## WHAT IS BEING ASKED
From the line below that contains "Danbury | 34.00 |" to the line that contains "Lenthe | 8 | Danbury | NT |", repeat every line exactly, both ends included, and nothing else.

(Beginning of RECORDS SUPPLIED)

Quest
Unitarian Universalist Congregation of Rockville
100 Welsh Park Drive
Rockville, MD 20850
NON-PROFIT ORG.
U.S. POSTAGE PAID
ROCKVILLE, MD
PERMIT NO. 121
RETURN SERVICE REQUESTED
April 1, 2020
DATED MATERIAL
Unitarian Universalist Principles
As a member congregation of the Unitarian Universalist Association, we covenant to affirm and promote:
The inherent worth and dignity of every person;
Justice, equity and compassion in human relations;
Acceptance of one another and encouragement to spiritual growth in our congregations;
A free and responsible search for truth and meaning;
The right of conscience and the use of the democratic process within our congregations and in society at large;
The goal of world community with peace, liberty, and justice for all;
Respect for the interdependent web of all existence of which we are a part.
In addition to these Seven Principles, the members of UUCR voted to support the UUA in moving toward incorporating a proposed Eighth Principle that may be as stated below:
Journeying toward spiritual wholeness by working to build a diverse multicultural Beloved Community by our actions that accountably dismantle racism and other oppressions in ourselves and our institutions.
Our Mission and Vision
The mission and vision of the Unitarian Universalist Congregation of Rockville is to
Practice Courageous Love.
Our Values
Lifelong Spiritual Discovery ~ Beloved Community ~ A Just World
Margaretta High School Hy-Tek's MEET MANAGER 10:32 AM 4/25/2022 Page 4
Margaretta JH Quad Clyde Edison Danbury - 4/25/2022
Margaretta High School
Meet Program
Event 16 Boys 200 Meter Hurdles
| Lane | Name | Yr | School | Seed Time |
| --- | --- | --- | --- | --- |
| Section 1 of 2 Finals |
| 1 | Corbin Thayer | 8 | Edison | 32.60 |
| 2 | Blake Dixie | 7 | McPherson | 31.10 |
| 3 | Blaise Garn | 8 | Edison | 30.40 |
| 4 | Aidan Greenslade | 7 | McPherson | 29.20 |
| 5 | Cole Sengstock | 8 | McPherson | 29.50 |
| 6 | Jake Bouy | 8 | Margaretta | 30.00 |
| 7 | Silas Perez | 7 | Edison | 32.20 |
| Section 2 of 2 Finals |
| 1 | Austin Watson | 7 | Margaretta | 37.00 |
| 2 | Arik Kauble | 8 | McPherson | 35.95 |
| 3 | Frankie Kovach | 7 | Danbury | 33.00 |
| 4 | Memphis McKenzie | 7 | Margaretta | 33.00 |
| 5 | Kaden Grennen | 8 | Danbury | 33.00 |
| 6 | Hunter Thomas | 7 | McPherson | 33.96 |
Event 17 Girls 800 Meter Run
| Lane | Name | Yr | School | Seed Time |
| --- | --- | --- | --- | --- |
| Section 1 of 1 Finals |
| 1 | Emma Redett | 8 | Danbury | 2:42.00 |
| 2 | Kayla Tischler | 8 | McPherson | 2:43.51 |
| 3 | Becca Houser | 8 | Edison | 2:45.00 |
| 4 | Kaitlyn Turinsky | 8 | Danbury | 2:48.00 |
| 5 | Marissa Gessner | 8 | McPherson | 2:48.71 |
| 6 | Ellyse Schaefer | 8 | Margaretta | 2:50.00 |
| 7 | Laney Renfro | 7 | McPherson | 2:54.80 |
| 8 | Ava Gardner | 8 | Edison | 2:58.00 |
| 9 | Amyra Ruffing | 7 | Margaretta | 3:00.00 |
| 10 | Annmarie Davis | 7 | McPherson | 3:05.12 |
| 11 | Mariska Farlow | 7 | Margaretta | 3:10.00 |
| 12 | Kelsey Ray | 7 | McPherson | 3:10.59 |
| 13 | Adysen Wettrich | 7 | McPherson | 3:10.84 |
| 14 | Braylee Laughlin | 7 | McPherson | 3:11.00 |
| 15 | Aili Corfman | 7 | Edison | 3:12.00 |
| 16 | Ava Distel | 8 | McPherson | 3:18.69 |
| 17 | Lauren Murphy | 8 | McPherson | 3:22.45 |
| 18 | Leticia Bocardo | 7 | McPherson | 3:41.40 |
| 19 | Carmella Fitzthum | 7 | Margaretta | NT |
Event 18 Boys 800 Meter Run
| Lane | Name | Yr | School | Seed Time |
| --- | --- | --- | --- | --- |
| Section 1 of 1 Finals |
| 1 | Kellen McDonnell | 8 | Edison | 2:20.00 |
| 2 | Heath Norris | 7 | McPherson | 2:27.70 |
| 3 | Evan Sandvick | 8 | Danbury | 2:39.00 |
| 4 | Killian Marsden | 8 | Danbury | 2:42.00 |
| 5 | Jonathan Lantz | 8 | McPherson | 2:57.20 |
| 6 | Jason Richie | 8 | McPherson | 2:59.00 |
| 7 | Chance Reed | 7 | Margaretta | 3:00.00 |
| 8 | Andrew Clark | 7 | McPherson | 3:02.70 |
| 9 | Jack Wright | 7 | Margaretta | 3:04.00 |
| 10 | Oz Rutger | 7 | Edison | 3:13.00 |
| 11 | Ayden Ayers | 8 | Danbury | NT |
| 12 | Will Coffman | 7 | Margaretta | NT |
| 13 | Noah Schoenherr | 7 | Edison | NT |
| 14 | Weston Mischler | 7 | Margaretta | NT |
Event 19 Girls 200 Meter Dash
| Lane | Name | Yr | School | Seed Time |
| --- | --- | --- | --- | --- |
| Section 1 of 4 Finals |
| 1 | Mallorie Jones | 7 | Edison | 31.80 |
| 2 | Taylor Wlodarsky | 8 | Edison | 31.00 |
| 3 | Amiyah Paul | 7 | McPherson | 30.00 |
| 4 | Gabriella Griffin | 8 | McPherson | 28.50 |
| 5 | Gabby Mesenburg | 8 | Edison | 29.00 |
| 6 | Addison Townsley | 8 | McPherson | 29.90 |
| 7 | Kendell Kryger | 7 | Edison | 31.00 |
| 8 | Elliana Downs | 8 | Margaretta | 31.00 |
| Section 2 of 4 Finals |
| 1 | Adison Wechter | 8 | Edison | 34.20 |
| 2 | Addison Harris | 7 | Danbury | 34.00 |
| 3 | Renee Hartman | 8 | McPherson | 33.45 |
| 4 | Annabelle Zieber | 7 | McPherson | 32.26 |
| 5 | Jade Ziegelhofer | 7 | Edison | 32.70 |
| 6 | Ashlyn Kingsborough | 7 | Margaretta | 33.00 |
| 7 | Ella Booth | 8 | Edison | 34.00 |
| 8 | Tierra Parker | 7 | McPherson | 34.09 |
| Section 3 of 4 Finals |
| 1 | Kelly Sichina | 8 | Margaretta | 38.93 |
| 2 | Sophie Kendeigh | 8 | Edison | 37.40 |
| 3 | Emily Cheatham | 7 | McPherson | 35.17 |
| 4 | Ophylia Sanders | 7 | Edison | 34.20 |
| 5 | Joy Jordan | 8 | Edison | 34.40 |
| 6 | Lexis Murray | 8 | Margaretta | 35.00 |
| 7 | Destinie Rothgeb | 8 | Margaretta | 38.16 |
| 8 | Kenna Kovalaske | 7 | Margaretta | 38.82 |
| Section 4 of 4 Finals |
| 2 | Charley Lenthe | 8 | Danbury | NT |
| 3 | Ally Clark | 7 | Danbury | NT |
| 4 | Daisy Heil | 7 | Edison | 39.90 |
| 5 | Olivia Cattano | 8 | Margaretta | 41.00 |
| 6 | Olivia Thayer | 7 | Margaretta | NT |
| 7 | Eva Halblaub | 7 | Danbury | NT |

(End of RECORDS SUPPLIED)

## EXERCISE RESULT
| 2 | Addison Harris | 7 | Danbury | 34.00 |
| 3 | Renee Hartman | 8 | McPherson | 33.45 |
| 4 | Annabelle Zieber | 7 | McPherson | 32.26 |
| 5 | Jade Ziegelhofer | 7 | Edison | 32.70 |
| 6 | Ashlyn Kingsborough | 7 | Margaretta | 33.00 |
| 7 | Ella Booth | 8 | Edison | 34.00 |
| 8 | Tierra Parker | 7 | McPherson | 34.09 |
| Section 3 of 4 Finals |
| 1 | Kelly Sichina | 8 | Margaretta | 38.93 |
| 2 | Sophie Kendeigh | 8 | Edison | 37.40 |
| 3 | Emily Cheatham | 7 | McPherson | 35.17 |
| 4 | Ophylia Sanders | 7 | Edison | 34.20 |
| 5 | Joy Jordan | 8 | Edison | 34.40 |
| 6 | Lexis Murray | 8 | Margaretta | 35.00 |
| 7 | Destinie Rothgeb | 8 | Margaretta | 38.16 |
| 8 | Kenna Kovalaske | 7 | Margaretta | 38.82 |
| Section 4 of 4 Finals |
| 2 | Charley Lenthe | 8 | Danbury | NT |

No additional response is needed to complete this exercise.